1. Getting noticed. Brands that rely on unplanned purchases have built their store-based efforts around disruptive display—bigger, louder, and more intrusive than their competition. Unfortunately, there isn’t a direct equivalent to your massive 10-foot-high lobby display online. In grocery e-commerce, shoppers need to find you, and that starts by finding you relevant. Begin by rethinking your online adjacencies, both in traditional product listings and in sponsored content. Be with complementary products that are consumed alongside your brand, but also think out of the box for items that are bought with your brand (like seasonal solutions or items purchased during the same type of trip).
2. Building share on shelf. In online grocery, “sort” is the new “eye level.” Know how your retailers’ platforms rank listings and make sure your products get to the top, whether people are looking by price, popularity, relevance, or ratings. It may make sense for your brand to have a custom online SKU at a lower price point or higher sales velocity to win those sort categories. As a quick fix, you can also buy display advertising on key pages—especially if you’re buried in the rankings—to give your product additional views. Just as in brick-and-mortar, visibility is key to being competitive.
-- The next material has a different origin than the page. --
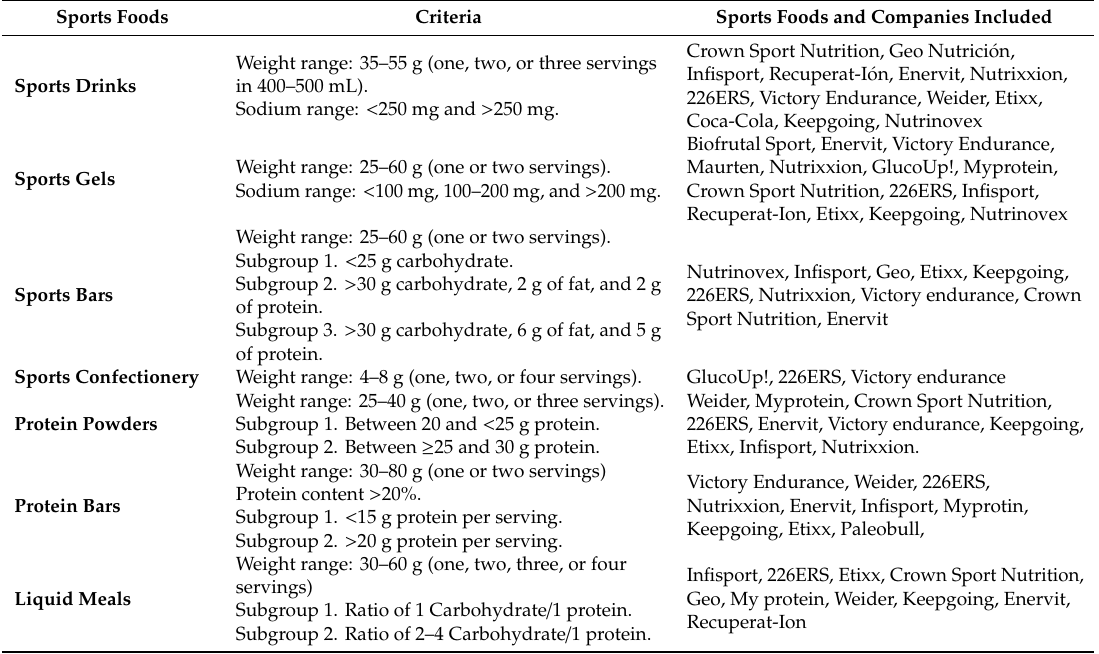
Table 1. Groups and subgroups of sport foods included, and criteria to select the net weight of the portions tested to define the sports foods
3. Selling without sensory. It’s hard to make a postage-stamp-sized package feel sexy, velvety smooth, fragrant, or appetizing. However, that’s the reality of online grocery, where sensorial or informational cues are largely absent. Your option? Get creative and develop content to tell your story. Take your item description beyond bland facts to romance your product’s real value. Leverage reviews to highlight that you’re delicious, fun, effective, or perfect for the occasion. Also, think about expanded content—a recipe, a demo video, or other resources offered on the retailer’s platform—to excite the senses and get in the shopper’s cart. Metrics will show you that even small elements like extra product shots, lifestyle photos, or fact boxes (if they’re allowed) can add impact to an otherwise dry online experience.
If you’re a typical CPG marketer, you may still have some uneasiness about how you’ll succeed in the fast-growing world of online grocery. However, fear is a great motivator. Use it to take stock of your business. You may realize that some of your best go-to strategies for the physical store (like displays and in-store media) won’t translate to the store-less world of e-commerce; they’ll need to be reworked. On the plus side, certain aspects of e-commerce (like subscriptions and the ability to win new audiences) could provide a lot of bottom-line opportunity. Market data indicates that the online grocery shopping train—moving at 10 times the pace of brick-and-mortar—shows no signs of stopping. So grab hold of your emotions and jump on board. It just may be a profitable ride.